Lo había criado a sus pechos; le había prodigado menudos cuidados:
unos, relacionados con la salud física; otros, con la moral; le había
enseñado a persignarse, a rezar, a leer; le había creado, en vez de un
cuerpo misérrimo, otro cuerpo limpio, sin lacras; empezaba a sentirse
orgullosa de aquel hijo que, en cierto modo, era su obra. Creía Julia
conjurado el maleficio que sobre él pesaba, el misterioso aojamiento
paterno. El veneno que impregnaba las células del organismo de Andrés
iba, sin duda, siendo eliminado poco a poco, y su sangre se purificaba, y
teñía de rosicler infantil las mejillas de la criatura.
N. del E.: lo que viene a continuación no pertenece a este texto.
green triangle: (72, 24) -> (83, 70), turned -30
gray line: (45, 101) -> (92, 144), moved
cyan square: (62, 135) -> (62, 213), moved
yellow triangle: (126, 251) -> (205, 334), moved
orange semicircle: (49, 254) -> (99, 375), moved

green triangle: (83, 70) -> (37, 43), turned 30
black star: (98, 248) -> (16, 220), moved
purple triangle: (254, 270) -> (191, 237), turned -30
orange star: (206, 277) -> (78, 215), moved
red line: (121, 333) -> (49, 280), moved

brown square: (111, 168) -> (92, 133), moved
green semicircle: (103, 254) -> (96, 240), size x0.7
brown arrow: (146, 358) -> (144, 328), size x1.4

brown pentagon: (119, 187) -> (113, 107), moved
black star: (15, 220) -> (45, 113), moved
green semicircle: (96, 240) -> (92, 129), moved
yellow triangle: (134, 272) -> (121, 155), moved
La madre seguía ansiosamente la transformación del niño, que había
nacido enclenque y esmirriado. No sabía acaso que el niño es una planta,
y según la cultivan así medra, no lo sabía reflexivamente, pero lo
sentía. Tampoco sabía, lo que se dice saber, que aun cuando es planta el
hombre por muchos estilos, es planta con conciencia… Ahí radica su mal.
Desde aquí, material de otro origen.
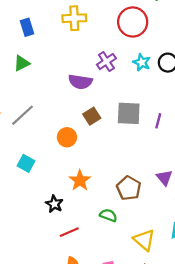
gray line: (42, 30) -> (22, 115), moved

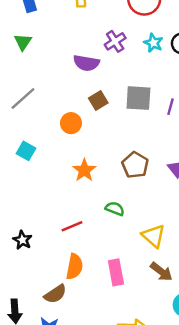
green triangle: (22, 63) -> (23, 42), turned -30
brown pentagon: (129, 188) -> (135, 165), moved
black star: (54, 204) -> (22, 240), moved

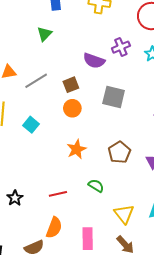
gray square: (138, 98) -> (114, 97), moved
brown square: (98, 100) -> (71, 85), moved

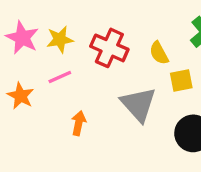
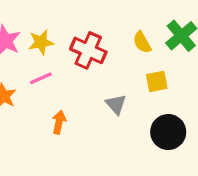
yellow semicircle: (159, 53) -> (142, 42), moved
gray triangle: (138, 104) -> (116, 104), size x0.6

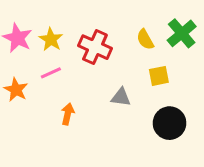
yellow star: (41, 42) -> (51, 39), turned -30
gray triangle: (116, 104) -> (121, 97), turned -40

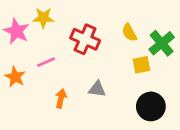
green cross: (182, 33) -> (162, 43), moved
yellow star: (51, 39) -> (43, 18), moved, turned -30
gray triangle: (121, 97) -> (97, 89), moved

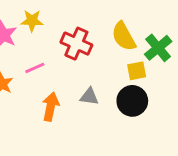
yellow semicircle: (129, 33) -> (124, 36), size x1.5
orange arrow: (61, 98) -> (51, 107), size x1.4
black circle: (151, 106) -> (132, 101), moved

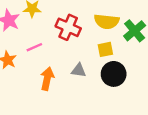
yellow semicircle: (124, 36) -> (107, 22), turned -55
yellow square: (137, 71) -> (105, 49), moved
Podía Julia ir transformando al muchacho, porque la suerte la había
favorecido, dándole medios de hacerlo. Como si «aquel perdido de Santés»
fuese el genio malo de la casa, cuando, después de arruinarse, tuvo la
excelente idea de morirse de un ataque cerebral que se atribuyó al abuso
de la bebida, empezó a mejorar de súbito la situación económica de la
viuda, empobrecida y reducida a vivir de su trabajo. Un tío de su marido
la dejó un bonito capital; su cuñado (solterón que estaba reñido con su
hermano), señaló al sobrinillo fuerte pensión; y un décimo jugado por
Julia a la lotería, sacó premio de algunos miles de duros. Y Julia no se
alegró por cuenta propia: ella se hubiese defendido cosiendo o
planchando, sin quejarse ni aspirar a más. Pero se regocijó ante la idea
de que, gracias a tan felices casualidades, su Andrés tenía asegurada
la vida, y la amarga lucha por el pan diario no le sería impuesta.